При новой станции Иноковка английским акционерным обществом «Братья Барсельман» вскоре было устроено предприятие для откорма, убоя и хранения птицы, а также для хранения яиц. Оно состояло из каменного склада и трех корпусов для выкорма кур, в количестве до 35 тысяч пар единовременно. Годовой оборот этой птицефабрики превышал 500 тыс. рублей. В год она закупала свыше 10 млн. штук яиц, 150 тыс. пар кур, 6000 пар уток, 4000 пар гусей и 10000 свиней. Все эти продукты вывозились прямо со станции за границу, преимущественно в Англию. В летнее время битая птица вывозилась для заморозки на станцию Ртищево, где у общества «Братья Барсельман» имелись свои холодильные камеры.

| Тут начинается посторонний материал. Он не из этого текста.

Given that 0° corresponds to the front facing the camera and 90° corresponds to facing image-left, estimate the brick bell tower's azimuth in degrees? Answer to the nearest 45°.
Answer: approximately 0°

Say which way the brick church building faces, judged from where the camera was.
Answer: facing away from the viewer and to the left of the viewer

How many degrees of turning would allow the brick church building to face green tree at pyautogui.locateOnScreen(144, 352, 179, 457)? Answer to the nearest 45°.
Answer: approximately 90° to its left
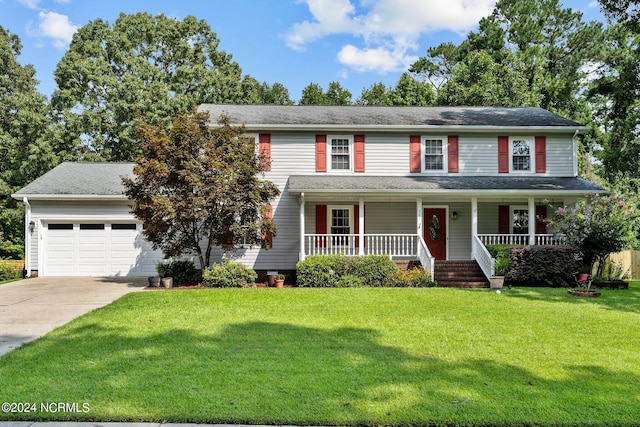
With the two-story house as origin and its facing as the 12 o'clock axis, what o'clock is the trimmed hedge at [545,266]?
The trimmed hedge is roughly at 10 o'clock from the two-story house.

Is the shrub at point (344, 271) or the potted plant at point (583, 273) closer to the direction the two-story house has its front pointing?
the shrub

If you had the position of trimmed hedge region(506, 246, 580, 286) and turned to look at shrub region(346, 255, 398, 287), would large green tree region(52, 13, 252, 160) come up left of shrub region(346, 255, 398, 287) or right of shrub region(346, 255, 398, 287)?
right

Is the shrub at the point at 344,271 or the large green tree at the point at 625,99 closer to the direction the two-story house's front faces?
the shrub

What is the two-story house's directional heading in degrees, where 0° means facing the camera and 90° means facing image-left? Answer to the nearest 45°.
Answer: approximately 0°

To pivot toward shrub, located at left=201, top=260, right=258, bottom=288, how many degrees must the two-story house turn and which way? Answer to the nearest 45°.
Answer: approximately 45° to its right

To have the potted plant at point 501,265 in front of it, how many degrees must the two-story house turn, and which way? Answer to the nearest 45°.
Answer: approximately 45° to its left

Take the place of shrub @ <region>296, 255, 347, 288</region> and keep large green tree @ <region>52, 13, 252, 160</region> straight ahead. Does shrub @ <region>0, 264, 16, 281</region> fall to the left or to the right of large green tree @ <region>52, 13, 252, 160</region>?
left

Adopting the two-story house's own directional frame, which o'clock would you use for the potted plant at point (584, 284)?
The potted plant is roughly at 10 o'clock from the two-story house.

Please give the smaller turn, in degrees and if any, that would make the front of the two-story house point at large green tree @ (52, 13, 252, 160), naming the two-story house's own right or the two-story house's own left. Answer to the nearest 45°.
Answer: approximately 135° to the two-story house's own right

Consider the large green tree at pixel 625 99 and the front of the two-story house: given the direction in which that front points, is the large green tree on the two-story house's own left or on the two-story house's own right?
on the two-story house's own left

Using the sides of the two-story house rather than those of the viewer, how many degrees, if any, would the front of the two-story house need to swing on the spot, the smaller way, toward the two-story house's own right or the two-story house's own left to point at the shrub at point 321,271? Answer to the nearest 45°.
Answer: approximately 45° to the two-story house's own right

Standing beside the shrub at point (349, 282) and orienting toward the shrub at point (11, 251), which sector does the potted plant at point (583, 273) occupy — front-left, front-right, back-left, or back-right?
back-right
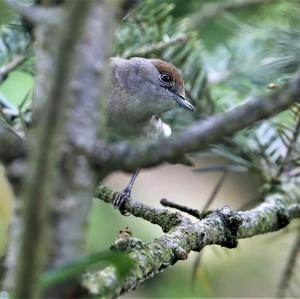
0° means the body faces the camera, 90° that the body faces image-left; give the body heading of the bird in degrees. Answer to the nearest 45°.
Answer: approximately 270°

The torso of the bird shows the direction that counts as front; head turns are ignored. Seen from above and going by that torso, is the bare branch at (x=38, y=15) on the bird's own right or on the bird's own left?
on the bird's own right
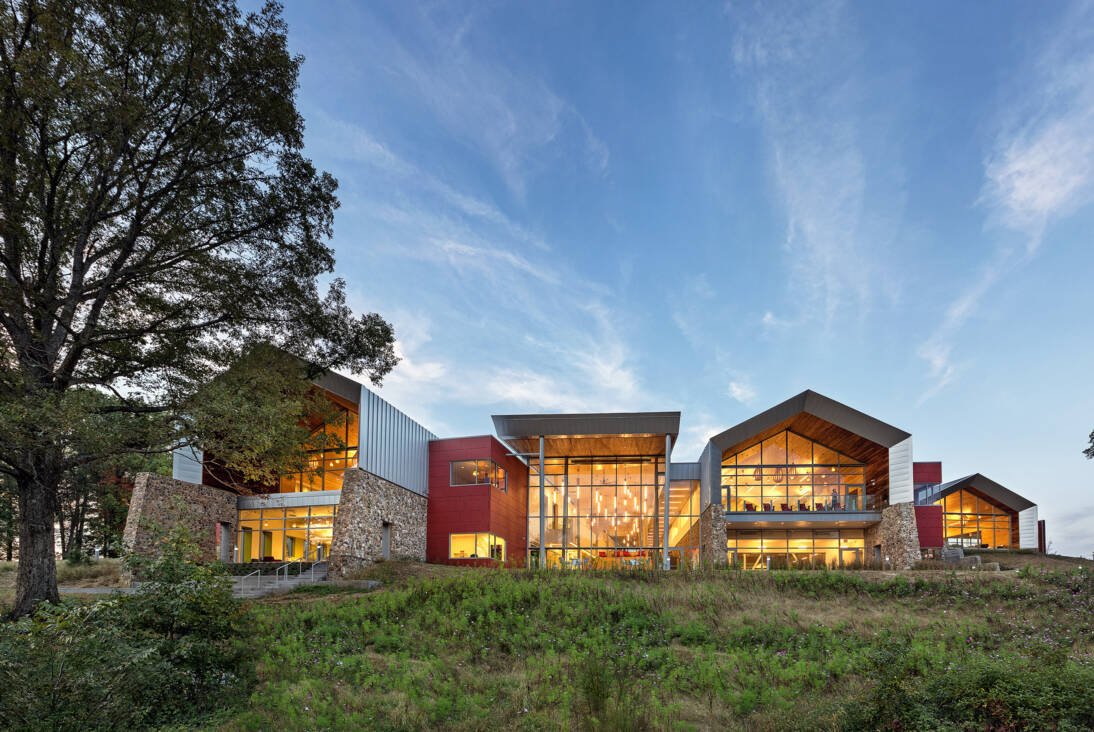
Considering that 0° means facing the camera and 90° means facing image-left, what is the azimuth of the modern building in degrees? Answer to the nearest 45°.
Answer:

От станции Иноковка была проложена железнодорожная ветка к большому торговому селу Инжавино. Строительство железной дороги давало импульс к развитию торговли по всему Кирсановскому уезду. В 1911 году со станции было отправлено свыше 28 тыс. пассажиров и 907 тыс. пудов грузов, а прибыло 125 тыс. пудов. В отправлении со станции преобладали: «хлеб в зерне», мука, скот, яйца и битая птица, в прибытии – «хлеб в зерне».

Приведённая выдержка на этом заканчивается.